説明

水晶発振回路

【課題】振幅制限を行いながらも消費電流量を低減することができる水晶発振回路を実現する。
【解決手段】インバータINVの入力端と出力端との間には、水晶振動子XDおよび抵抗器Rがそれぞれに並列に接続されている。インバータINVの入力端と出力端とは、キャパシタCによりグランドに接続されている。ダイオードDは、これらインバータINV、水晶振動子XD、抵抗器Rに対して、他の回路素子を介することなく単独で並列接続されている。この際、ダイオードDのアノードがインバータINVの入力端に接続され、ダイオードDのカソードがインバータINVの出力端に接続されている。

【発明の詳細な説明】
【技術分野】
【0001】
この発明は、水晶振動子を用いて所定周波数の基準信号を発振させる水晶発振回路に関するものである。
【背景技術】
【0002】
従来、水晶振動子を用いた発振回路すなわち水晶発振回路が、基準周波数信号発生回路として、各種の分野で利用されている。
【0003】
水晶発振回路の基本の回路構成としては、例えば非特許文献1に示すように、インバータと、インバータの入力端と出力端との間に接続された水晶振動子と、インバータの入力端と出力端との間に、水晶振動子に対して並列に接続された抵抗器と、インバータの入力端及び出力端のそれぞれとグランドとの間に接続されたキャパシタと、を備える。

◇ ◇ ◇

:: 記述課題 A ::
抜粋によると、ダイオードDのアノードはどこに接続されているか。

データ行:

◇ ◇ ◇

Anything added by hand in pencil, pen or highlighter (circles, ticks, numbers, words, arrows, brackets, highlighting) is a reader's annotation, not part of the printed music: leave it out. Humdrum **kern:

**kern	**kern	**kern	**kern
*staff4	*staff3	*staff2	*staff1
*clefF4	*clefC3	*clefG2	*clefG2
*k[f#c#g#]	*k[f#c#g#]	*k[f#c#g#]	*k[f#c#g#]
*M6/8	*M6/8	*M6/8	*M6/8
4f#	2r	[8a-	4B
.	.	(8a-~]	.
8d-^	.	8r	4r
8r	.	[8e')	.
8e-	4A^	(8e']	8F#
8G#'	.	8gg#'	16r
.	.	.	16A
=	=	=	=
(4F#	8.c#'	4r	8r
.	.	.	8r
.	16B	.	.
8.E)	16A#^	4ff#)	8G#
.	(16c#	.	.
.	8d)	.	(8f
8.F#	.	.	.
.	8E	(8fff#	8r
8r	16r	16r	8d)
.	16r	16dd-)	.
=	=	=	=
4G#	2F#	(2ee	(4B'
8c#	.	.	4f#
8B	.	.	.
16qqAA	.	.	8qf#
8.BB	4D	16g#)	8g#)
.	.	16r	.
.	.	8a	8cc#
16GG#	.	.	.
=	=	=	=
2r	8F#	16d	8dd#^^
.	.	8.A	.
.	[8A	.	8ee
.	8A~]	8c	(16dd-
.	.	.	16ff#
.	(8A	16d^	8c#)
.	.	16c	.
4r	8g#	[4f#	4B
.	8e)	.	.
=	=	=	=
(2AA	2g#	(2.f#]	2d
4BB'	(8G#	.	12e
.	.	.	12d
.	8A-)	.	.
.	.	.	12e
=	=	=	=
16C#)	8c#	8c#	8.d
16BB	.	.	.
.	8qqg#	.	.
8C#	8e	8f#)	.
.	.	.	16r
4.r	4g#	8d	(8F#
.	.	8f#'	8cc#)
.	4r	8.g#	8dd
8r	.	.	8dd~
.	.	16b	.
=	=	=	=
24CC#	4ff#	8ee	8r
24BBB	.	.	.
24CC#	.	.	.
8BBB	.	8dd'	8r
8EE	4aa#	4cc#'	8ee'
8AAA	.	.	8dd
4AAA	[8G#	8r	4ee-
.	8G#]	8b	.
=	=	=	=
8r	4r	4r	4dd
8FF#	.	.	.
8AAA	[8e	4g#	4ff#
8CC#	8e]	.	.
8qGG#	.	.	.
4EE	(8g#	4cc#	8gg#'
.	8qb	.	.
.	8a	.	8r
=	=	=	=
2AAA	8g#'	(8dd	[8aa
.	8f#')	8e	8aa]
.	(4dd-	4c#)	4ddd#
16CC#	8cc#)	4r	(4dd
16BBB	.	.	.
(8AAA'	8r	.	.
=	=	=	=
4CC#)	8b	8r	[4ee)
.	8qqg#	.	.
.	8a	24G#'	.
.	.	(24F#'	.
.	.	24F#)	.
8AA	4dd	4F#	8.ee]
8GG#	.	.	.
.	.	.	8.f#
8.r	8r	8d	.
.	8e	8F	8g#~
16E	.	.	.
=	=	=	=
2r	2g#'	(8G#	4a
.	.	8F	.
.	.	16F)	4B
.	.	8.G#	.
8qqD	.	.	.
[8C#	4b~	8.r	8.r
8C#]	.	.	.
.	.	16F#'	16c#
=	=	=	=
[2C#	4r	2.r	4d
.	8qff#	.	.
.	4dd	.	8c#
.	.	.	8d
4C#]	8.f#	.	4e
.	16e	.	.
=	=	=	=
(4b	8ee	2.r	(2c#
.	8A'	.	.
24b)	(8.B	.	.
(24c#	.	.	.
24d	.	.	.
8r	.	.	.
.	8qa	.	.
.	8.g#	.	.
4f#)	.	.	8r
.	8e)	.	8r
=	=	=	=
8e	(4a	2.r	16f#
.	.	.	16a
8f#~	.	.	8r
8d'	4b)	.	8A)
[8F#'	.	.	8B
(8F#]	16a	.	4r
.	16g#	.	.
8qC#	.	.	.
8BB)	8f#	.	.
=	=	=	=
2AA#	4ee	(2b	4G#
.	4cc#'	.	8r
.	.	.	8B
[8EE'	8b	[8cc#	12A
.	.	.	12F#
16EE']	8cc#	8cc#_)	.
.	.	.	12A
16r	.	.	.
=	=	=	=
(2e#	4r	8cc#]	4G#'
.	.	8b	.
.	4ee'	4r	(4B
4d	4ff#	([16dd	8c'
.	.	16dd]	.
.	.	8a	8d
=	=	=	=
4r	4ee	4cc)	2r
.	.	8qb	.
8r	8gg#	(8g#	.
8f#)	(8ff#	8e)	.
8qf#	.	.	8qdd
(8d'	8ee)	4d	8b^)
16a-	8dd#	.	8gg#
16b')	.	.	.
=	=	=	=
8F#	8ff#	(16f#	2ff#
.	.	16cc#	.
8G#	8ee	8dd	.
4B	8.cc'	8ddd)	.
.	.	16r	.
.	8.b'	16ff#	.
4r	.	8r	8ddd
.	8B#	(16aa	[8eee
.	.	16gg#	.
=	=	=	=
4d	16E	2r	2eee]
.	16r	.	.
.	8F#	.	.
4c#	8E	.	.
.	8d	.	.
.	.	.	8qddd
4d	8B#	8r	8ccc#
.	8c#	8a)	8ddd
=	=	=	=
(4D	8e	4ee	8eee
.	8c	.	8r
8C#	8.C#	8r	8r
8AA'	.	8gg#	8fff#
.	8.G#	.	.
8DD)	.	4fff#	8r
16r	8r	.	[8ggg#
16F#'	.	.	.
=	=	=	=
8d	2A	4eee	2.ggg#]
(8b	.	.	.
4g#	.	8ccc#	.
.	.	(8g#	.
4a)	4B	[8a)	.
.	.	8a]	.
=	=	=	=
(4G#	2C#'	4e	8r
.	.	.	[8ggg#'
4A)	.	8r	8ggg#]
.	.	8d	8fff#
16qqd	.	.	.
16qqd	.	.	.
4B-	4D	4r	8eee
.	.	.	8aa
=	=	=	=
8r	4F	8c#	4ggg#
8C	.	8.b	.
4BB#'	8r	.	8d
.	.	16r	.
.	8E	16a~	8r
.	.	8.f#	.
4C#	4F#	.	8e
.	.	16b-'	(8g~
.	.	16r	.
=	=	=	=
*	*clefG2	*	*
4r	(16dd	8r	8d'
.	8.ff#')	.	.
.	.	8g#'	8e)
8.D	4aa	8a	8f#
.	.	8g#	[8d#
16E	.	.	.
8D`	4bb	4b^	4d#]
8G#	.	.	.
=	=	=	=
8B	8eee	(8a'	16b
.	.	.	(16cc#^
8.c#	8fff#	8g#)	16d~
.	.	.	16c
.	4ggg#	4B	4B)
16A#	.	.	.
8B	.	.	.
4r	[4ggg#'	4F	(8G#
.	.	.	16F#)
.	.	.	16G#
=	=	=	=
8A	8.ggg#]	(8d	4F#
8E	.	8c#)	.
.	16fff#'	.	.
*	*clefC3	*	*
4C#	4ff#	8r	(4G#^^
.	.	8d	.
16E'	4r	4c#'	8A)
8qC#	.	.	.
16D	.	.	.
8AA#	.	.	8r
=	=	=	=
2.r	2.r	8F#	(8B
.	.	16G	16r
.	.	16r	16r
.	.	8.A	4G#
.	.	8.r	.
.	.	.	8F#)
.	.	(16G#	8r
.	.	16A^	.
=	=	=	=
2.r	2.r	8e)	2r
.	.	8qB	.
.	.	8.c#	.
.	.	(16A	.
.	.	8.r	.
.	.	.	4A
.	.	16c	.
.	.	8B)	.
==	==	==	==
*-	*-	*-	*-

◇ ◇ ◇

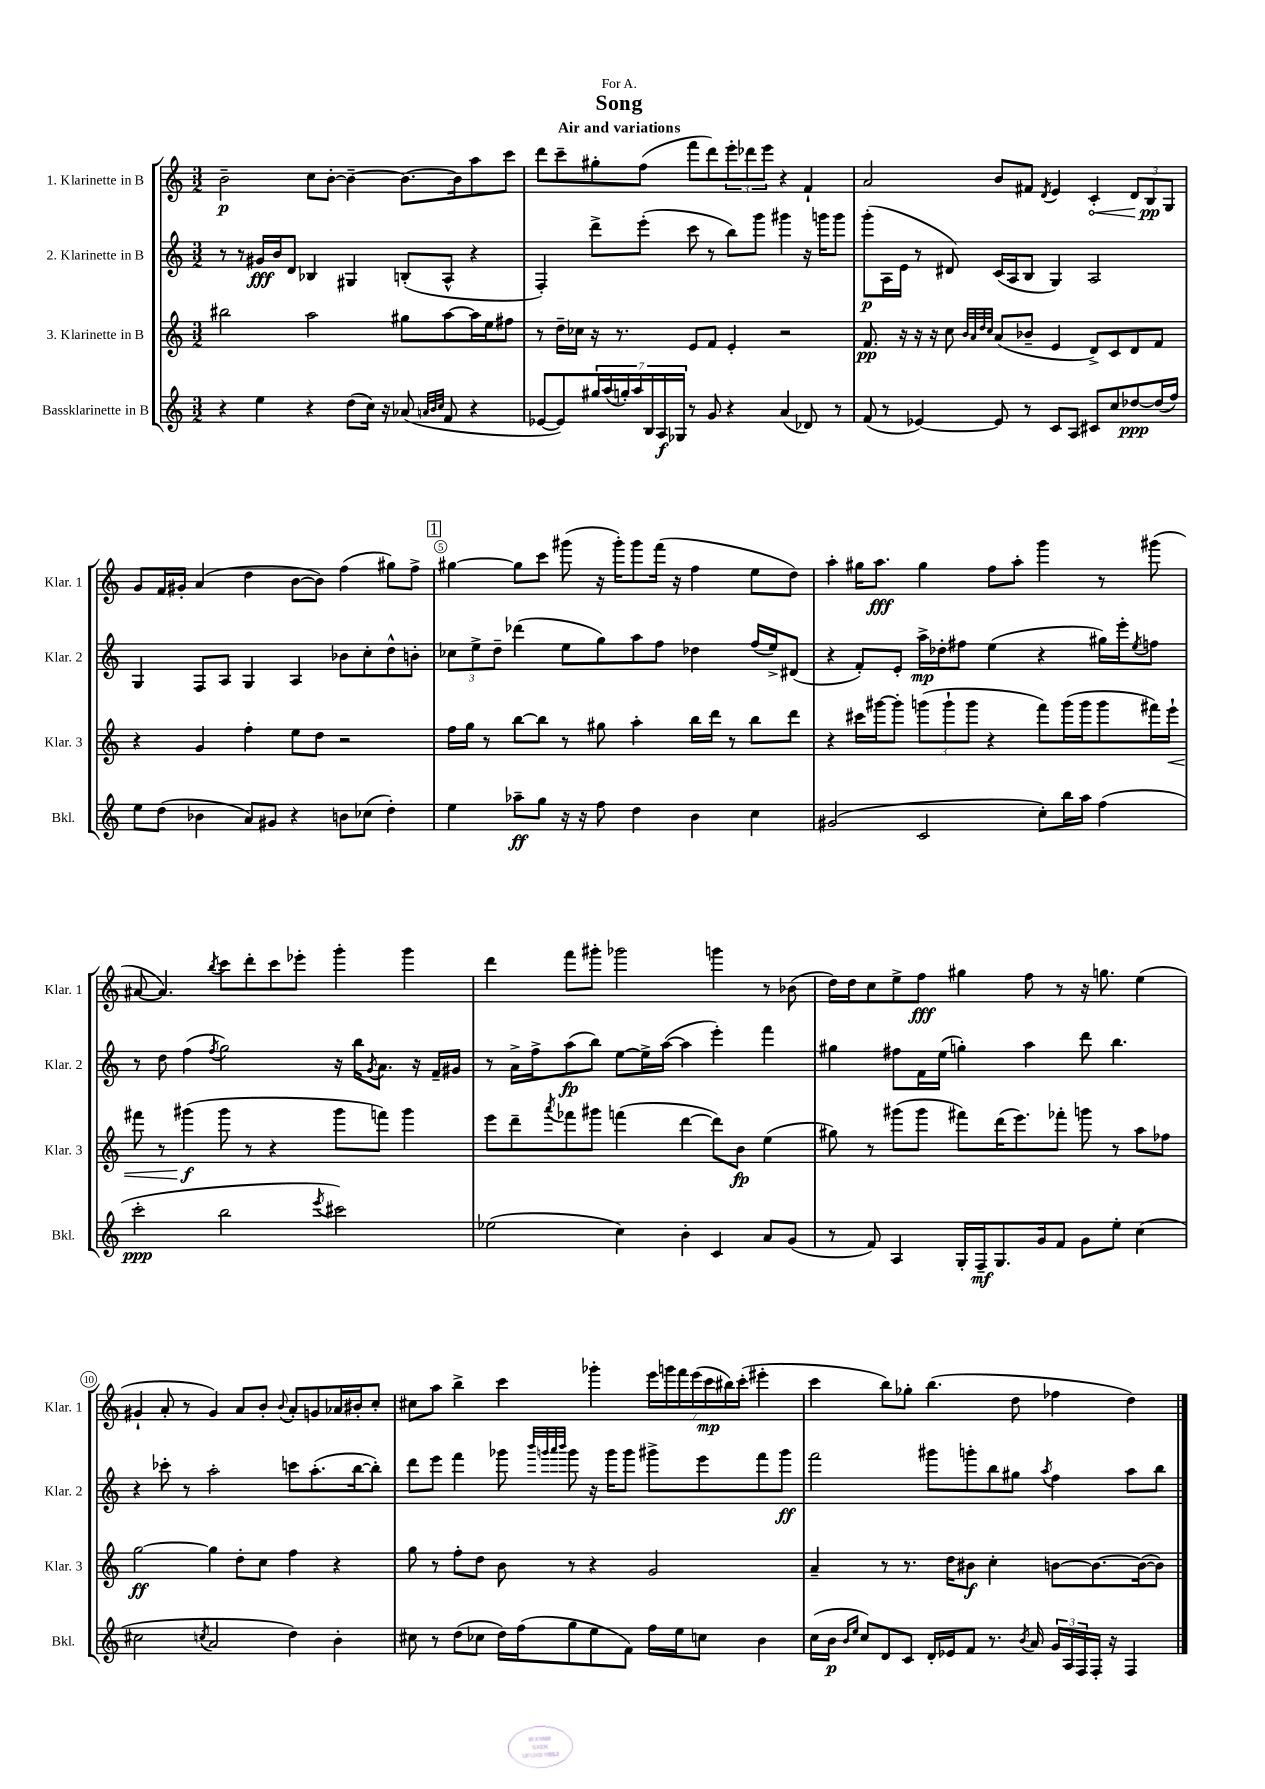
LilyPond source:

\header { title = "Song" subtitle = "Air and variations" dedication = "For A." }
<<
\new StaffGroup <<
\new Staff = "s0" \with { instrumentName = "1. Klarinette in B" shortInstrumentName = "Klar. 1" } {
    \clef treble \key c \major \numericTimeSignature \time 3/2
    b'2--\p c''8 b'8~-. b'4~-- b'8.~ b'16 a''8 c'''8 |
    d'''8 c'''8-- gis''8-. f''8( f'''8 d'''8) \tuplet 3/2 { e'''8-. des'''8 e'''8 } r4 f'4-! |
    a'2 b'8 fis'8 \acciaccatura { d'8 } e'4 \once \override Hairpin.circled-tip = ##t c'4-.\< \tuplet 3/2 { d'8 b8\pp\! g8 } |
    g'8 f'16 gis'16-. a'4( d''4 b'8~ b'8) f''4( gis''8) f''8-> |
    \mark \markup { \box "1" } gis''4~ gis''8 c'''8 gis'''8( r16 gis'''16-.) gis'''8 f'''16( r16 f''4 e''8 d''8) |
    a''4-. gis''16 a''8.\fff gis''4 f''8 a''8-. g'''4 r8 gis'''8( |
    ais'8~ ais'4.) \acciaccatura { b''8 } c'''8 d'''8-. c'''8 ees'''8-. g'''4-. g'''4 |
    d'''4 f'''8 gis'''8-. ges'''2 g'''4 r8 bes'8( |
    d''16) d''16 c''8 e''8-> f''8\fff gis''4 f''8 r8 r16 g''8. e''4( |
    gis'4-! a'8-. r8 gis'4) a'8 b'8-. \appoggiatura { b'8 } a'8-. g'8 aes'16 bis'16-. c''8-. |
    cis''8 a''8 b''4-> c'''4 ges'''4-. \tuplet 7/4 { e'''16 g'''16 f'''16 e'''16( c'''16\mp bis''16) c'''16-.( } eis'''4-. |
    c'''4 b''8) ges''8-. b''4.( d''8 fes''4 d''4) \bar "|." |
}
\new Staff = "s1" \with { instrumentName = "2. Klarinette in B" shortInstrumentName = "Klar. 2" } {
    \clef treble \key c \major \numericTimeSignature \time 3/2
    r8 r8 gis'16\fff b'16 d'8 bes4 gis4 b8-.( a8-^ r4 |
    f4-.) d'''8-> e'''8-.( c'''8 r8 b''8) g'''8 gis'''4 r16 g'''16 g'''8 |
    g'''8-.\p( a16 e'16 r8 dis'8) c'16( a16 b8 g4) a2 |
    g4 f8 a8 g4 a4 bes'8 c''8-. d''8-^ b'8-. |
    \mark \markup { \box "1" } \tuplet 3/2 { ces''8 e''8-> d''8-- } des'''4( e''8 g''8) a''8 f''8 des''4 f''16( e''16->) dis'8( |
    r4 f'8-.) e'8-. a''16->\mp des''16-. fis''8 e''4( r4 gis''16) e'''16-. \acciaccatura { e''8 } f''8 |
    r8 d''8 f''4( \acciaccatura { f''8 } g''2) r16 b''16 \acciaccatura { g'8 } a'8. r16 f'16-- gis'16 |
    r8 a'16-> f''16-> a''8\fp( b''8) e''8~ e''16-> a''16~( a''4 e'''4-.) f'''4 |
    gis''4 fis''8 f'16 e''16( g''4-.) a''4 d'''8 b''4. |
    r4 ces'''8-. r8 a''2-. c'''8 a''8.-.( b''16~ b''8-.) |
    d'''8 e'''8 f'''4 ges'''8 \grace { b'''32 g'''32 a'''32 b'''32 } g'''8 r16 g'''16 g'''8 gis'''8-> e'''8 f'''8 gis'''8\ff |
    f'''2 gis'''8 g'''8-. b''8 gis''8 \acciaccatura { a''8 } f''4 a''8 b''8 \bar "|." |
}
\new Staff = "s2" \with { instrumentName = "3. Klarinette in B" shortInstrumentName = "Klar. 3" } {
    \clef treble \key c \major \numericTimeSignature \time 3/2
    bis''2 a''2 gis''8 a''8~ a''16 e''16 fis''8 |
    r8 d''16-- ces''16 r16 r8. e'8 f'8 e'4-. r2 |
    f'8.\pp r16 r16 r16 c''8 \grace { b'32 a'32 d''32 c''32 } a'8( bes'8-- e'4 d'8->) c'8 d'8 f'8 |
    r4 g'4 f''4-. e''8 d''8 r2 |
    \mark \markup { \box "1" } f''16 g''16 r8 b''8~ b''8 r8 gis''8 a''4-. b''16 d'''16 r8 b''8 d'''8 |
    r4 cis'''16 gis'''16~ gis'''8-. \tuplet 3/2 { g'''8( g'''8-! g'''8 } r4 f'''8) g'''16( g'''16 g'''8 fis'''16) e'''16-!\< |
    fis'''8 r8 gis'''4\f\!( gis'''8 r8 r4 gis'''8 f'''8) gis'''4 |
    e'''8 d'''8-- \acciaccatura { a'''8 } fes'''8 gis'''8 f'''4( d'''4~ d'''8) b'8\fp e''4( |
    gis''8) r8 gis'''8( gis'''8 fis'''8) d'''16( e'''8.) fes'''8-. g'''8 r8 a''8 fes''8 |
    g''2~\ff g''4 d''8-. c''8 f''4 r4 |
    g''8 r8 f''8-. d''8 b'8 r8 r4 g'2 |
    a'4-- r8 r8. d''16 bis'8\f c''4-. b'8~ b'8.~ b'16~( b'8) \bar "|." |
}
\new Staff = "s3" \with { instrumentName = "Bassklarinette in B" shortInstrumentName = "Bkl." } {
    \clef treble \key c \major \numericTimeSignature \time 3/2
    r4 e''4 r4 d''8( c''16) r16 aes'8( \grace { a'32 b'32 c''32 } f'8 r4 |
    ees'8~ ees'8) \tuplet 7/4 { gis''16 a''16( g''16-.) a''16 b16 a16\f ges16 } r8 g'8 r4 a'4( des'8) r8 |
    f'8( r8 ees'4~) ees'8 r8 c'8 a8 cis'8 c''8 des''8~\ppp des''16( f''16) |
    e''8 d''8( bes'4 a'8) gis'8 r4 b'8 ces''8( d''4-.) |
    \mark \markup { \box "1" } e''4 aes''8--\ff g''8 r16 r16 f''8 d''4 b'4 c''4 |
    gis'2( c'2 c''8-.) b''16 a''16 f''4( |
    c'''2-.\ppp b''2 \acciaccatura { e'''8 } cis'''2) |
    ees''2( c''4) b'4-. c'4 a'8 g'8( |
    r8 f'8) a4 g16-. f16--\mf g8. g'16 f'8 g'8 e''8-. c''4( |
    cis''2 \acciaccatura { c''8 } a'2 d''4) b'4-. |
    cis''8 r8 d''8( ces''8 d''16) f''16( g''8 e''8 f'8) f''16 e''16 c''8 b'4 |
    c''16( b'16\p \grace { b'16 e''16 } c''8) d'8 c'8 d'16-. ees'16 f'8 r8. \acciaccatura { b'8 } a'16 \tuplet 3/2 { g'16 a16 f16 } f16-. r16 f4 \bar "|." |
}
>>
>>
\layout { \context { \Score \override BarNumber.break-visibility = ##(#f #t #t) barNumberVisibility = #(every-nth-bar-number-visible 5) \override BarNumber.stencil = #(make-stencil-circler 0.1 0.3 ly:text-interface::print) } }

◇ ◇ ◇

:: 記述課題 B ::
上の行から、「with」という文字列を含む行をすべて集めよ。大文字と小文字は区別する。

:: 正解 A ::
インバータINVの入力端に接続されている。

:: 正解 B ::
\new Staff = "s0" \with { instrumentName = "1. Klarinette in B" shortInstrumentName = "Klar. 1" } {
\new Staff = "s1" \with { instrumentName = "2. Klarinette in B" shortInstrumentName = "Klar. 2" } {
\new Staff = "s2" \with { instrumentName = "3. Klarinette in B" shortInstrumentName = "Klar. 3" } {
\new Staff = "s3" \with { instrumentName = "Bassklarinette in B" shortInstrumentName = "Bkl." } {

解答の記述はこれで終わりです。